Check this interesting ethnography work on how, or why, Krakatau Steel, a state owned enterprise on the verge of privatization due to current market reform, decides to hire ESQ. And according to the editor of that Journal:
"In Indonesia, religion is not a "refuge" from or resistance to neoliberalism, nor is it a retreat into "magic and mystery" in response to global capitalism. Instead, religion and capitalism are brought together to address the challenges of globalization. By enabling Islamic virtues of self-discipline, accountability and entrepreneurial action, one becomes both a more pious Muslim and a more productive employee. Rudnyckyj argues that "managers, state technocrats, and religious reformers sought to enact a set of neoliberal practices by creating a new type of subject, a worshipping worker, for whom labor was a matter of religious duty."
My first reaction: Marxian false consciousness at play. But Sisil, the one with real anthropology training, differs and thinks it more as Weberian ethics with Islam twist.

Nevertheless, if neoliberalism indeed brings greater religiosity, what you say, MUI? Or anti neoliberal?

Thursday, May 07, 2009

The Most Boring

paper's title I've ever heard: The Impacts of Monetary Policy Shocks on the Indonesian Economy.

Author: me.

Update: I change the title, but, alas, our friends in Kebon Sirih might not be happy with that.

Monday, May 04, 2009

Hi

Hi, long time no see. As you know, I've been busy with my thesis. My anonymous, external examiner is tough (I think he is Zuckerberg). Just got time for a little break now. An update, Aco just got back from Brighton, UK (and is getting ready for Salzburg); Ujang is taking a basket ball course (and writing a bit of economic paper) in Duke, NC; Ape' is back to school in Melbourne and recollecting his memory of the fall days of Soeharto; Rizal of course has been your constant barista from Virginia (the only one here who is FB-less); and Sjamsu is probably in Bali now trying to find a gig in between ADB events. Bye now.

Statesmanship as Fiction

With all of my due respect to Magnis-Suseno, Syafii Maarif, and Satjipto Rahardjo, please stop hoping and asking for politician to be statesman. The latter is just a fiction. Not because they do not exist (maybe there are few of them), but because it doesn't help in analyzing the politics and its social impact. We will too easily slip into pointing out any failure of politics in providing higher social benefit to the lack of statesman quality in politicians.

Saturday, May 02, 2009

Banks Are No Charity

I fail to understand this news titled "banks put profit at the front-seat, or banks are more keen to seek profit" --or something like that.

First off, what is wrong with that? Banks are profit maximizer, for sure. But if you think borrowing from the bank is pricey, you are free to seek another (cheaper) source (if any) --your own retained earning, for example.
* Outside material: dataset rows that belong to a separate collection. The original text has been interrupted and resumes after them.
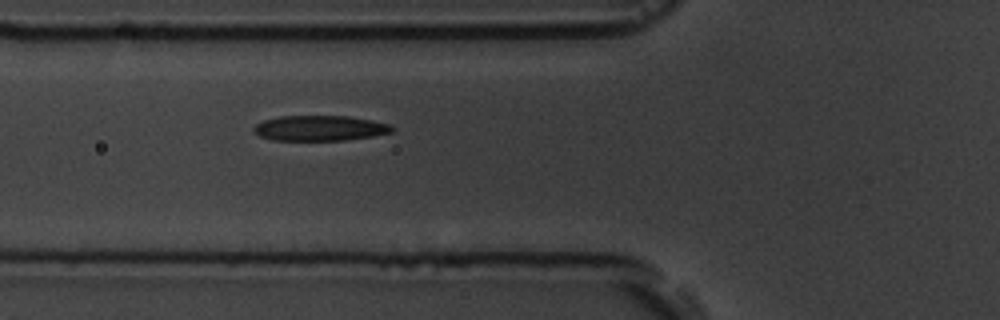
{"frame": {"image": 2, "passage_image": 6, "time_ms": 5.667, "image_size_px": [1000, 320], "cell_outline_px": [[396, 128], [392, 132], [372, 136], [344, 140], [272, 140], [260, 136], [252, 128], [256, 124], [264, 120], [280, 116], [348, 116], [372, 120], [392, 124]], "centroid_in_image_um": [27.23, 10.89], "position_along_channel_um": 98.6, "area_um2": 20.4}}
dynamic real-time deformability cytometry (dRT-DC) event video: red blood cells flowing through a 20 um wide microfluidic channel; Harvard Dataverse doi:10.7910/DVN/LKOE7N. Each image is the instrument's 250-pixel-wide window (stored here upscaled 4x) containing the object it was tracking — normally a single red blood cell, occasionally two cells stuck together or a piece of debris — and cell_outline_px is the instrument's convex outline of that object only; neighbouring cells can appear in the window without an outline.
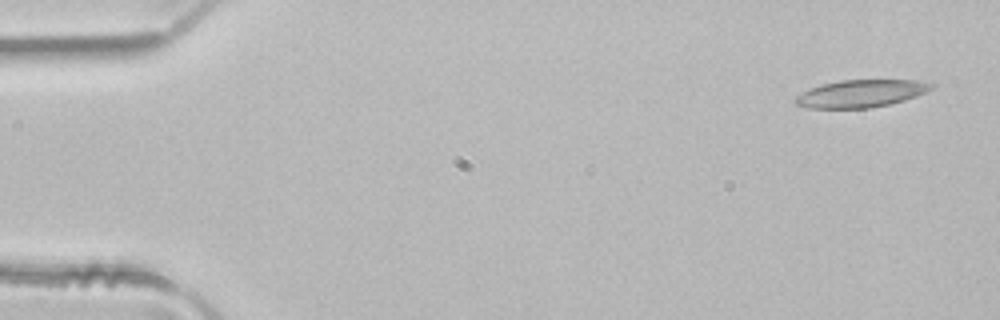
{"species": "common noctule bat (a hibernating species)", "species_latin": "Nyctalus noctula", "temperature_condition": "room temperature", "stored_images_in_passage": 4, "camera_frame_rate_fps": 3000, "um_per_image_px": 0.085, "animal": {"sex": "male", "body_mass_g": 21.5, "forearm_length_mm": 52.0}, "frame": {"image": 1, "passage_image": 1, "time_ms": 0.0, "image_size_px": [1000, 320], "cell_outline_px": [[936, 88], [916, 96], [904, 100], [888, 104], [868, 108], [808, 108], [796, 104], [792, 100], [796, 96], [820, 84], [840, 80], [916, 80], [936, 84]], "centroid_in_image_um": [73.2, 7.94], "position_along_channel_um": 11.8, "area_um2": 21.79}}
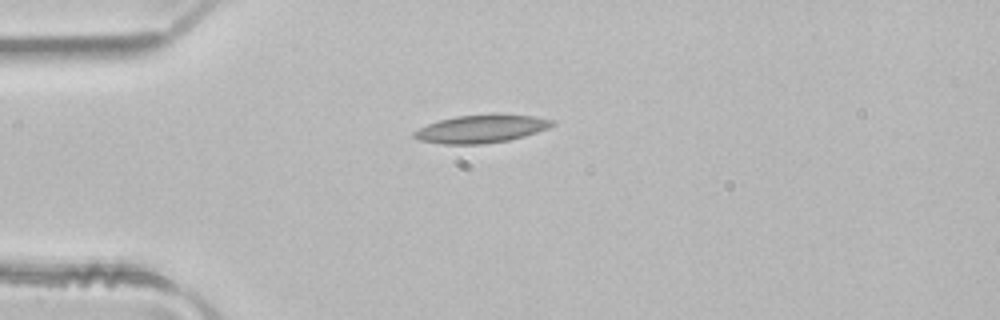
{"frame": {"image": 2, "passage_image": 3, "time_ms": 0.667, "image_size_px": [1000, 320], "cell_outline_px": [[556, 124], [548, 128], [524, 136], [508, 140], [484, 144], [444, 144], [420, 140], [412, 136], [412, 132], [428, 124], [440, 120], [456, 116], [536, 116], [552, 120]], "centroid_in_image_um": [40.87, 10.98], "position_along_channel_um": 44.1, "area_um2": 21.73}}
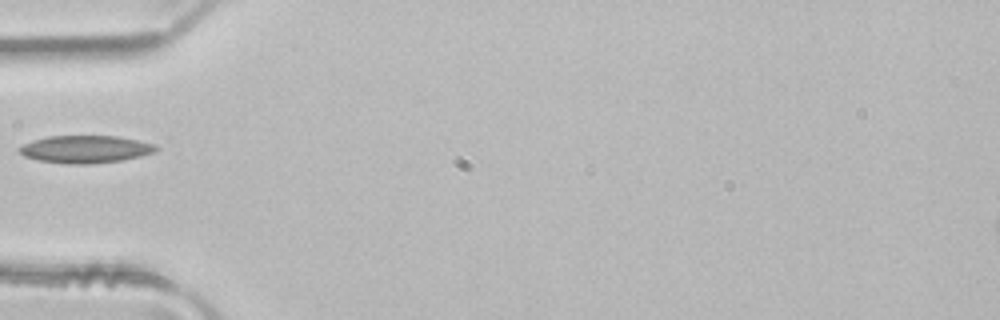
{"frame": {"image": 3, "passage_image": 4, "time_ms": 1.0, "image_size_px": [1000, 320], "cell_outline_px": [[160, 148], [156, 152], [124, 160], [88, 164], [68, 164], [36, 160], [24, 156], [16, 148], [32, 140], [48, 136], [116, 136], [156, 144]], "centroid_in_image_um": [7.26, 12.69], "position_along_channel_um": 77.7, "area_um2": 22.08}}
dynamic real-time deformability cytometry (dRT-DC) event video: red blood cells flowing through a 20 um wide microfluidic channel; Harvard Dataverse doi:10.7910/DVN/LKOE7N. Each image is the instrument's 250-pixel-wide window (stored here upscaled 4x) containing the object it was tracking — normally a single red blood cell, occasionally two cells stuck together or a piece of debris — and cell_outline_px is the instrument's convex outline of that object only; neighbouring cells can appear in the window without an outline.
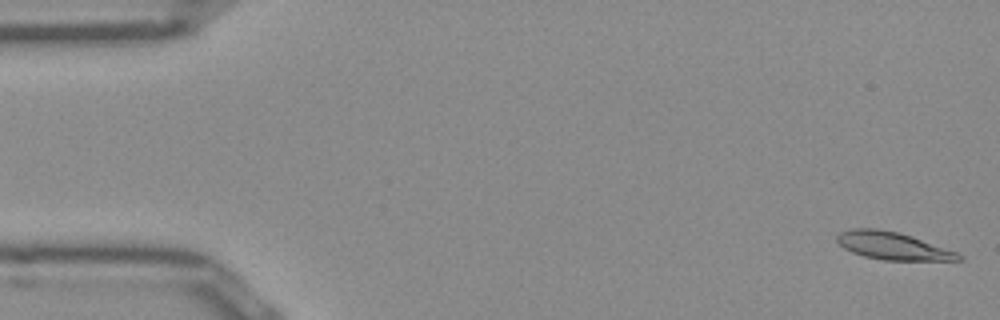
{"species": "Egyptian fruit bat (a non-hibernating species)", "species_latin": "Rousettus aegyptiacus", "temperature_condition": "room temperature", "stored_images_in_passage": 51, "camera_frame_rate_fps": 3000, "um_per_image_px": 0.085, "frame": {"image": 1, "passage_image": 1, "time_ms": 0.0, "image_size_px": [1000, 320], "cell_outline_px": [[964, 260], [884, 260], [864, 256], [852, 252], [844, 248], [836, 240], [836, 236], [840, 232], [852, 228], [876, 228], [900, 232], [912, 236], [956, 252], [964, 256]], "centroid_in_image_um": [75.87, 20.89], "position_along_channel_um": 9.1, "area_um2": 19.48}}
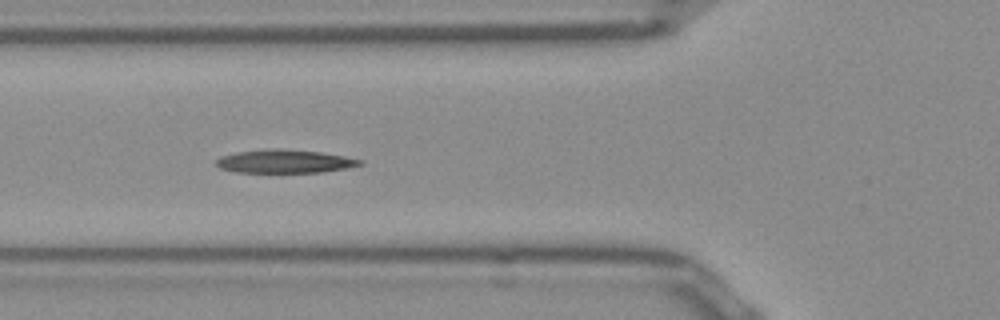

Second, on why the gap between deposit and lending rate widened lately, perhaps Bernanke and Gertler in their classic article Agency Costs, Net Worth, and Business Fluctuations (AER, Vol. 79, No. 1, Mar.1989, pp. 14-31) might help. From borrower's balance sheet approach, they demonstrate that lower net worth increases agency cost (hence higher lending rate) and business downturn decreases net worth.

I haven't look up the data on the borrowers' (households and firms) net worth, but certainly in the last quarter we have been, at least perceived, at business downturn, no?

On the other (good) side, people still go to bank to borrow despite high lending rate. So perhaps, the demand --some would say real sector-- is still strong, or at least not as weak as we may think.

I am neither monetary or finance specialist, but has anyone had better idea?